Historic Progressive Dinner


In a previous Historic Happenings, it was announced that the Visalia Convention & Visitor’s Bureau was organizing a Historic Visalia Progressive Dinner. Erin Capuchino, the Marketing and Tourism Coordinator with the CVB, tells us it is now firmed up. On March 12, 2009, at 5:30pm, those who sign up will have appetizers and beer at Brewbakers, soup and salad at Lum Lum’s Market, main course at Jack & Charlie’s and dessert and wine at the Ben Maddox House Bed and Breakfast. Attendees will be driven by special trolley to each of the locations and historical presentations will be included at each site. Space is limited so contact Erin at (559) 334-0141 or email her at erin@visitvisalia.org. Sounds like an enjoyable evening at some very historic spots.




Visalia Then & Now—A New Pictorial History Book is Announced


For the past year I have been working with Arcadia Publishing Co. on a Visalia pictorial history book. It is now completed and will be available the week of March 9th. It is a “then and now” type of approach to Visalia history. It is packed with historical photos, placed side-by-side with current photos taken from the same vantage point so readers can not only see the historic photo but also see what is at the historic site now. The captions included present historical material about the photo. Arcadia paid for the cost of the book so as the author, I have to buy copies from them. I do, however, get a special discount. The book retails for $21.99, but I will have a limited number of copies available for $14.00 which includes sales tax. You’ll be hearing more about it, but just wanted to alert you that it is coming. I think you’ll find it interesting.



Assorted

{{}} Thanks to Marian Cote for her unrelenting hunt for L. Guggenhime, the name painted on the old wall mentioned in the previous Historic Happenings. Marian is an avid genealogist and history detective, and she has been very helpful in the past on searches. Look out Mr. Guggenhime, Marian is on your trail.
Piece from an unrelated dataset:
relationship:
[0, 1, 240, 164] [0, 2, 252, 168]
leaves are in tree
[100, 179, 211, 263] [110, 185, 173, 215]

{{}} Dallas Pattee has found another reference to a picnic at Mooney’s Grove. This time 1892—17 years before it became a park. It’s very interesting that the property owned by the Mooney family was a popular picnic ground long before it became a park. The article, dated June 1, 1892, from the Daily Morning Delta also ties to the St. Mary’s Catholic history project that is underway. It says, “The children of the Catholic Sunday School will have a picnic on next Monday, June 6th at Mooney’s grove. All the children and their parents are expected to attend.” The grove of oak trees was obviously very popular long before it became a park.

{{}} George Pope, who lives just outside of Visalia, is in love with carousels. In fact, he has one on his property that he restored. It’s a beautiful old carousel that once belonged to a traveling carnival on the west coast. George also reminded me that the old carousel that was once at Mooney Grove Park is restored and in the city of Hanford. Thanks for refreshing my memory on that, George.



"I am not one of those people who think because a man is a preacher he is necessarily a good man, or if a man is a gambler he is necessarily a bad man. I will go further, and say that I think a bad gambler is better than a bad preacher because a bad preacher pretends to be good and a bad gambler makes no pretences.” Daily Visalia Delta, January 10, 1906 – probably the words of Alonzo Melville Doty, philosopher and part owner of the Delta.